— Directive —
All that is needed is each line of the entries holding the word "servervar", copied as it stands.

— Records shown —
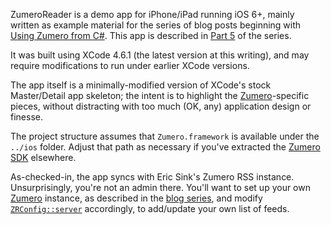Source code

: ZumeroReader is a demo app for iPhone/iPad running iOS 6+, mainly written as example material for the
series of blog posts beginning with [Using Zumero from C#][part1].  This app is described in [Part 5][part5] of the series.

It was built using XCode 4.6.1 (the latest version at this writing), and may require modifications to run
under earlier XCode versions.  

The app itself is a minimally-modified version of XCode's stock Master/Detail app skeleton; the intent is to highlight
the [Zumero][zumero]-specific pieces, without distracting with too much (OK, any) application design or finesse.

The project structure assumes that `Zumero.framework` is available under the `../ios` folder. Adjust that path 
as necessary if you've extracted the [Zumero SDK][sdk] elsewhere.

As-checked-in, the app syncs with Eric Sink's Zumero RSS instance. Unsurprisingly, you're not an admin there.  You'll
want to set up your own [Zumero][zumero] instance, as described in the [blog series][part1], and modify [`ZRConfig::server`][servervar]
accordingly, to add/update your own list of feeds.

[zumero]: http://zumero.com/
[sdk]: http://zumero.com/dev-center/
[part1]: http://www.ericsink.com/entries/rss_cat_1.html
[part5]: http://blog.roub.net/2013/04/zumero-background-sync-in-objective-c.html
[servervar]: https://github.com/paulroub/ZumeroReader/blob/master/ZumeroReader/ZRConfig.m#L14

— Expected answer —
want to set up your own [Zumero][zumero] instance, as described in the [blog series][part1], and modify [`ZRConfig::server`][servervar]
[servervar]: https://github.com/paulroub/ZumeroReader/blob/master/ZumeroReader/ZRConfig.m#L14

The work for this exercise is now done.